- Vorgegebener Text -
►

HTML-Datei in eine PDF-Datei mit java-wkhtmltopdf-wrapper

Lösungen, um aus Java heraus eine HTML-Datei eine PDF-Datei zu generieren gibt es einige, allerdings ist die Qualität nicht immer gut. Unter Zuhilfenahme der freien Software wkhtmltopdf auf der Basis der WebKit Rendering Engine gibt es mitunter bessere Ergebnisse. Für wkhtmltopdf gibt es mit java-wkhtmltopdf-wrapper von Jhonny Mertz einen passendem quelloffenen Java-Wrapper.

wkhtmltopdf

Wkhtmltopdf ist eine Open Source Applikation die Headless (ohne jegliche grafische Oberfläche) eine HTML-Datei rendert und als PDF-Datei speichert. Gesteuert wird das Programm über die Kommandozeile im folgenden Format:

$ wkhtmltopdf <<Quell-HTML>> <<Ziel-PDF>>

ein Beispiel zum besseren Verständnis:

$ wkhtmltopdf www.google.com google.pdf

Um erfolgreich aufgerufen zu werden, muss entweder die Kommandozeile im Installationsverzeichnis von wkhtmltopdf befinden oder wkhtmltopdf in den Umgebungsvariablen (PATH) hinzugefügt werden, andernfalls kann die Anwendung nicht gefunden werden.

Des weiteren kann der Applikation eine Vielzahl von Parametern übergeben werden, um das Ergebnis den eigenen Bedürfnissen anzupassen, z. B. mit dem Parameter -s kann man die Größe der PDF-Datei festlegen. Der Standard liegt hier bei DIN A4.

Ein Beispiel für DIN A3 Format:

$ wkhtmltopdf www.google.com google.pdf -s “A3“

Dies ist natürlich nur ein Bruchteil der möglichen Parameter, eine vollständige Liste in Englisch finden Sie hier:

Global Options:

    --collate                       Collate when printing multiple copies
                                      (default)
      --no-collate                    Do not collate when printing multiple
                                      copies
      --cookie-jar <path>             Read and write cookies from and to the
                                      supplied cookie jar file
      --copies <number>               Number of copies to print into the pdf
                                      file (default 1)
  -d, --dpi <dpi>                     Change the dpi explicitly (this has no
                                      effect on X11 based systems)
  -H, --extended-help                 Display more extensive help, detailing
                                      less common command switches
  -g, --grayscale                     PDF will be generated in grayscale
  -h, --help                          Display help
      --htmldoc                       Output program html help
      --image-dpi <integer>           When embedding images scale them down to
                                      this dpi (default 600)
      --image-quality <integer>       When jpeg compressing images use this
                                      quality (default 94)
      --license                       Output license information and exit
  -l, --lowquality                    Generates lower quality pdf/ps. Useful to
                                      shrink the result document space
      --manpage                       Output program man page
  -B, --margin-bottom <unitreal>      Set the page bottom margin
  -L, --margin-left <unitreal>        Set the page left margin (default 10mm)
  -R, --margin-right <unitreal>       Set the page right margin (default 10mm)
  -T, --margin-top <unitreal>         Set the page top margin
  -O, --orientation <orientation>     Set orientation to Landscape or Portrait
                                      (default Portrait)
      --page-height <unitreal>        Page height
  -s, --page-size <Size>              Set paper size to: A4, Letter, etc.
                                      (default A4)
      --page-width <unitreal>         Page width
      --no-pdf-compression            Do not use lossless compression on pdf
                                      objects
  -q, --quiet                         Be less verbose
      --read-args-from-stdin          Read command line arguments from stdin
      --readme                        Output program readme
      --title <text>                  The title of the generated pdf file (The
                                      title of the first document is used if not
                                      specified)

◄

- Anweisungen -
[a] Gib den Abschnitt von „--page-height <unitreal>        Page“ bis „(default A4)“ aus dem Text über wkhtmltopdf erneut wieder und ersetze dabei „A4“ durch „A3“.
[b] Warum muss laut dem Text über wkhtmltopdf die Kommandozeile im Installationsverzeichnis liegen oder wkhtmltopdf in der Umgebungsvariable PATH eingetragen sein?
[c] Schreibe den Text über wkhtmltopdf ab der Stelle weiter, an der er aufhört.
Die Einträge stehen in keinem Zusammenhang mit dem Text über wkhtmltopdf.

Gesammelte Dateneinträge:
►

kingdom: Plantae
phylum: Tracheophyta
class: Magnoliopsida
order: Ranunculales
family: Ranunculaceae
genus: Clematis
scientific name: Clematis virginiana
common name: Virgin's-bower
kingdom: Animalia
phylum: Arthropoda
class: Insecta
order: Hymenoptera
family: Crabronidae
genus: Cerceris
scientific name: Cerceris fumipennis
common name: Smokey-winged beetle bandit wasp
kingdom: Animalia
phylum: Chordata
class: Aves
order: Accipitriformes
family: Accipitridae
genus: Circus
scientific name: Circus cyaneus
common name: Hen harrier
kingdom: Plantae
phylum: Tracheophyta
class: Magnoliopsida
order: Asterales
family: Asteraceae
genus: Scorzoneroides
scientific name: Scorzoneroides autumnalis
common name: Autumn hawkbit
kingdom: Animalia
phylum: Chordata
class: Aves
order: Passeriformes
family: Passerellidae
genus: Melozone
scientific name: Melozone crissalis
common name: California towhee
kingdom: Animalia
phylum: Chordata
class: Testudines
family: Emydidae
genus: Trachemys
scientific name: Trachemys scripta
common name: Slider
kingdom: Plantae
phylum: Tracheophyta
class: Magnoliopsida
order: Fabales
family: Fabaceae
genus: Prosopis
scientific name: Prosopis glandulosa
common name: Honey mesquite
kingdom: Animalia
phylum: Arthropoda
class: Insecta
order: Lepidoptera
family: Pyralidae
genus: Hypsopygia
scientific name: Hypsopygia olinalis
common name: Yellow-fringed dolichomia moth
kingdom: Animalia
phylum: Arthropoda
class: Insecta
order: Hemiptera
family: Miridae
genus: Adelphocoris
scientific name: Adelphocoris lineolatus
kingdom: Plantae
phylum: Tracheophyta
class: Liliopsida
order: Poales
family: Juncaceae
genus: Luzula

◄

- Ergebnisse je Aufgabe -
[a]
--page-height <unitreal>        Page height
  -s, --page-size <Size>              Set paper size to: A3, Letter, etc.
                                      (default A3)

[b] Nur unter einer dieser beiden Bedingungen lässt sich wkhtmltopdf erfolgreich aufrufen. Andernfalls kann die Anwendung nicht gefunden werden.

[c]
  -V, --version                       Output version information and exit

Outline Options:
      --dump-default-toc-xsl          Dump the default TOC xsl style sheet to
                                      stdout
      --dump-outline <file>           Dump the outline to a file
      --outline                       Put an outline into the pdf (default)
      --no-outline                    Do not put an outline into the pdf
      --outline-depth <level>         Set the depth of the outline (default 4)

Page Options:
      --allow <path>                  Allow the file or files from the specified
                                      folder to be loaded (repeatable)
      --background                    Do print background (default)
      --no-background                 Do not print background
      --cache-dir <path>              Web cache directory
      --checkbox-checked-svg <path>   Use this SVG file when rendering checked
                                      checkboxes
      --checkbox-svg <path>           Use this SVG file when rendering unchecked
                                      checkboxes
      --cookie <name> <value>         Set an additional cookie (repeatable),
                                      value should be url encoded.
      --custom-header <name> <value>  Set an additional HTTP header (repeatable)
      --custom-header-propagation     Add HTTP headers specified by
                                      --custom-header for each resource request.
      --no-custom-header-propagation  Do not add HTTP headers specified by
                                      --custom-header for each resource request.
      --debug-javascript              Show javascript debugging output
      --no-debug-javascript           Do not show javascript debugging output
                                      (default)
      --default-header                Add a default header, with the name of the
                                      page to the left, and the page number to
                                      the right, this is short for:
                                      --header-left='[webpage]'
                                      --header-right='[page]/[toPage]' --top 2cm
                                      --header-line
      --encoding <encoding>           Set the default text encoding, for input
      --disable-external-links        Do not make links to remote web pages
      --enable-external-links         Make links to remote web pages (default)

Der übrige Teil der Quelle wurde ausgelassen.